## EXERCISE AIM:
Return only the number of lines in the records below where the string "Right" shows up.

● ● ● ●

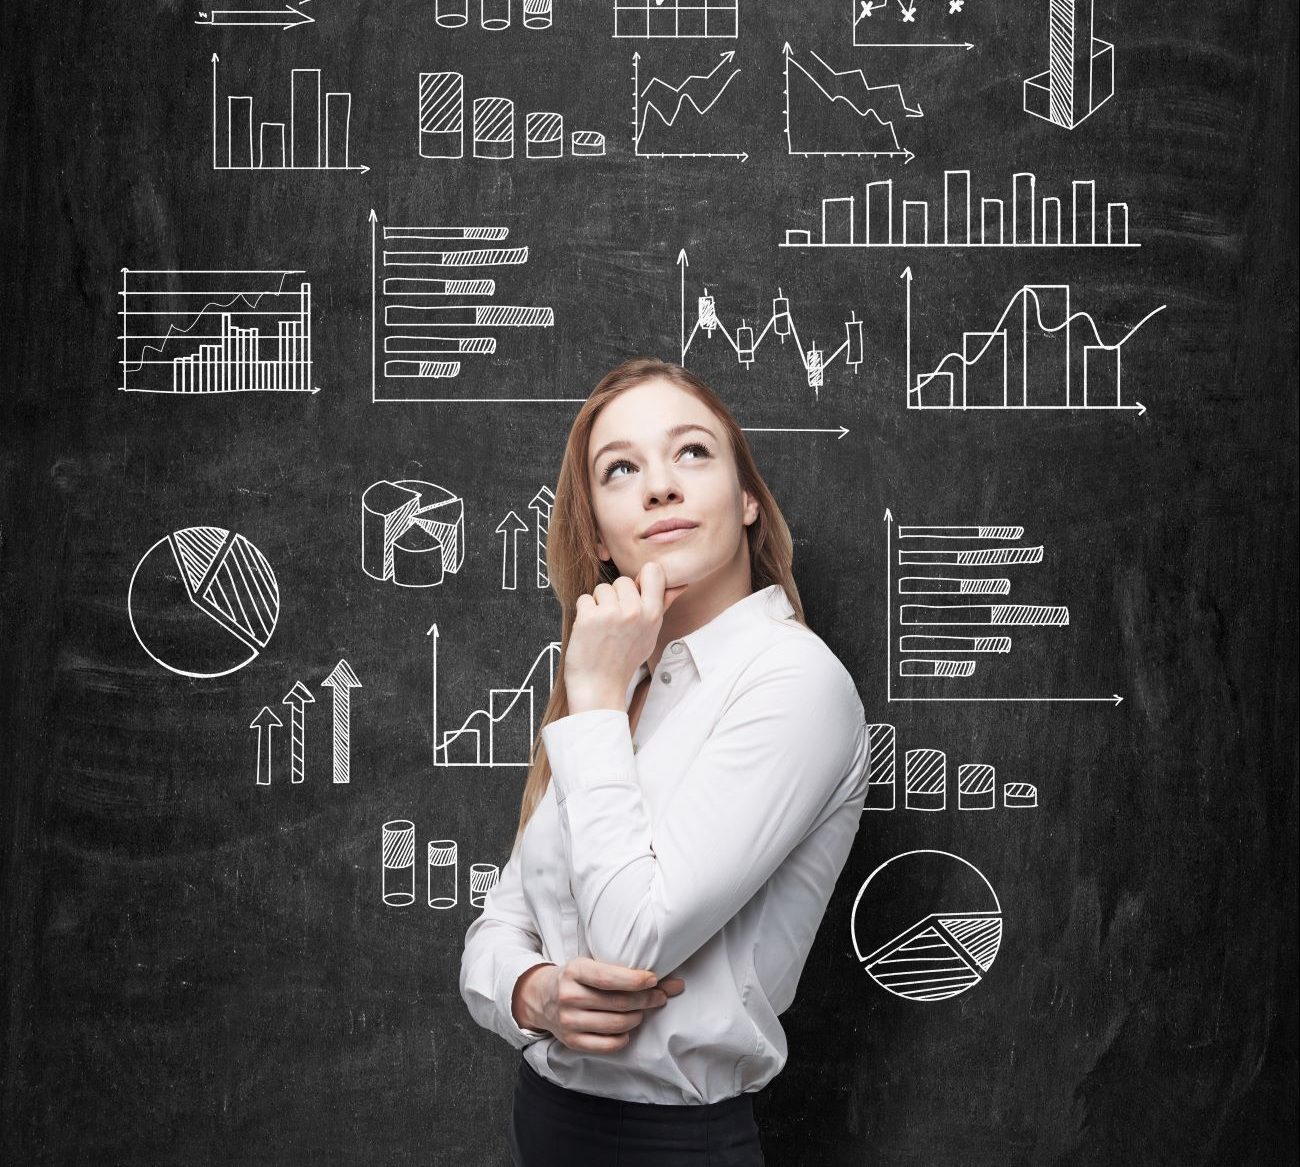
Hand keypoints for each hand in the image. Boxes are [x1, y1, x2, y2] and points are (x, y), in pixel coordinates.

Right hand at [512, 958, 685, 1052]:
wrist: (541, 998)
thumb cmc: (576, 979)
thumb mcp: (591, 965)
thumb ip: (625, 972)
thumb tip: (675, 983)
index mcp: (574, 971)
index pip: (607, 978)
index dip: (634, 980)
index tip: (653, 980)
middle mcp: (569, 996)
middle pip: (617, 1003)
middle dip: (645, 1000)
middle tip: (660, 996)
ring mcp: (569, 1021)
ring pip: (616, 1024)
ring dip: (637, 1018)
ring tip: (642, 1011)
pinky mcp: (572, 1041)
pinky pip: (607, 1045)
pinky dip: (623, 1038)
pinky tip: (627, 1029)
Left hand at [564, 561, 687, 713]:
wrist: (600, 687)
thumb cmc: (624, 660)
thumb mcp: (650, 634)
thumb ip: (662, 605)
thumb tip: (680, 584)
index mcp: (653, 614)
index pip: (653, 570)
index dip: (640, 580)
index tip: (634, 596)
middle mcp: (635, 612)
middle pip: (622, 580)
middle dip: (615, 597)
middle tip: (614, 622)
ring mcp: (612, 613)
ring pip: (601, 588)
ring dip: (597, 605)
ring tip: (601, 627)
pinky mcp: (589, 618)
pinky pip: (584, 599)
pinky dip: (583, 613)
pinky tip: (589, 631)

● ● ● ●

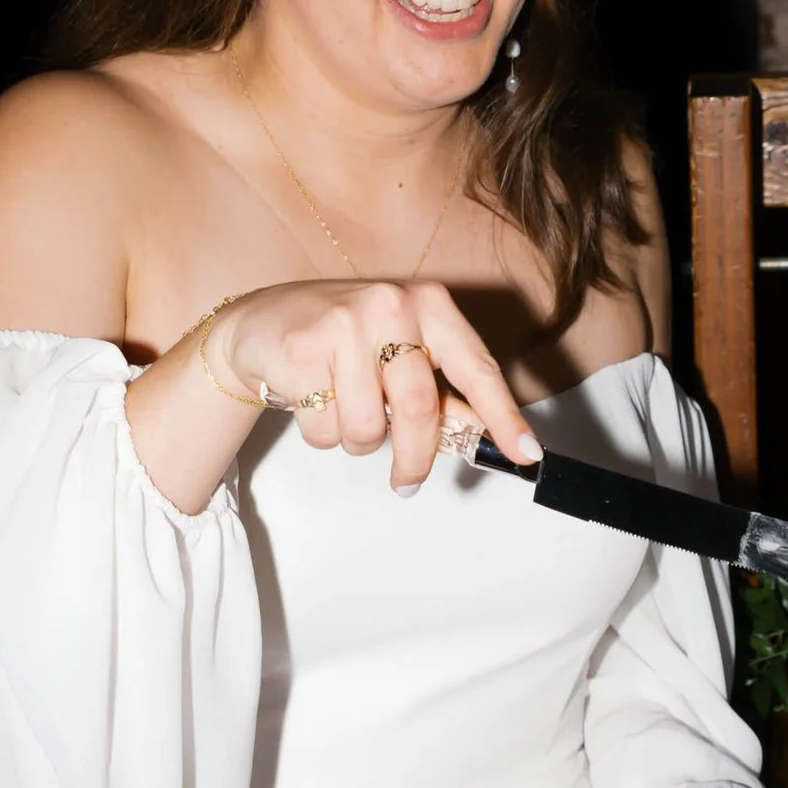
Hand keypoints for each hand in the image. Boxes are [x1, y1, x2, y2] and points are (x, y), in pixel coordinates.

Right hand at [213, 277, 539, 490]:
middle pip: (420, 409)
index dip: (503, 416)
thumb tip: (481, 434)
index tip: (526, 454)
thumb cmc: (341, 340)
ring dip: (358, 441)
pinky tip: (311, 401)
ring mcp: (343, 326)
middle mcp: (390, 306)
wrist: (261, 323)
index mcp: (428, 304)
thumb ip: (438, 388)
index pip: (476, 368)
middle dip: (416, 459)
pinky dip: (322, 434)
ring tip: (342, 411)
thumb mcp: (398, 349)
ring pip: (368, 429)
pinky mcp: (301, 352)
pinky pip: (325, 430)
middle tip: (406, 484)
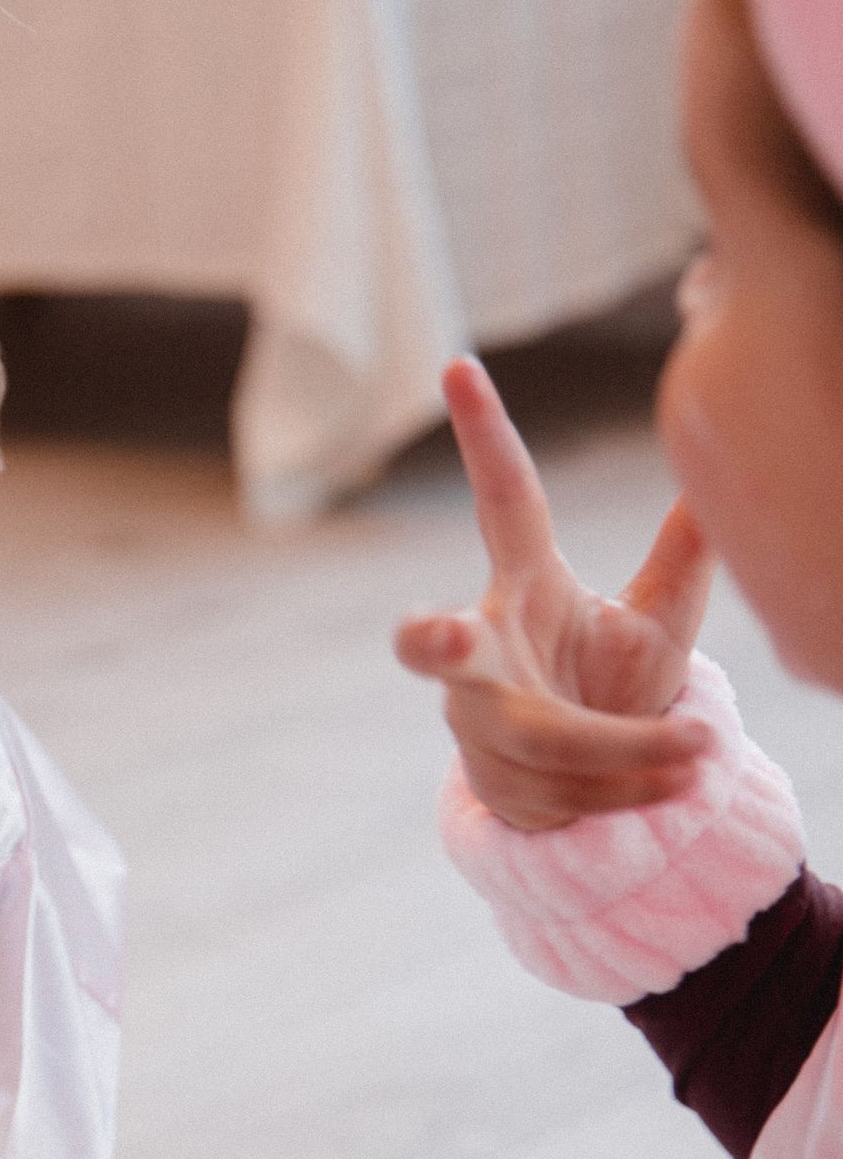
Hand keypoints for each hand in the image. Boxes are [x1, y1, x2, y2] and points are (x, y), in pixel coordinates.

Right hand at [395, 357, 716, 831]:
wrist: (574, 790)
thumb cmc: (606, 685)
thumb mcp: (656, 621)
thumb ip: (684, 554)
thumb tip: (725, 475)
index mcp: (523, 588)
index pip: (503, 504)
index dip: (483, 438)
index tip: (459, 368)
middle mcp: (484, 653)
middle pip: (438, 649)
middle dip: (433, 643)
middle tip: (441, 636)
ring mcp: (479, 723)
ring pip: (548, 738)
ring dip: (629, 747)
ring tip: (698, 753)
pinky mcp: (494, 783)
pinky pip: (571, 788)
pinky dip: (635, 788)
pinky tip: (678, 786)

● ● ● ●

## RESULT OF THE TASK:
3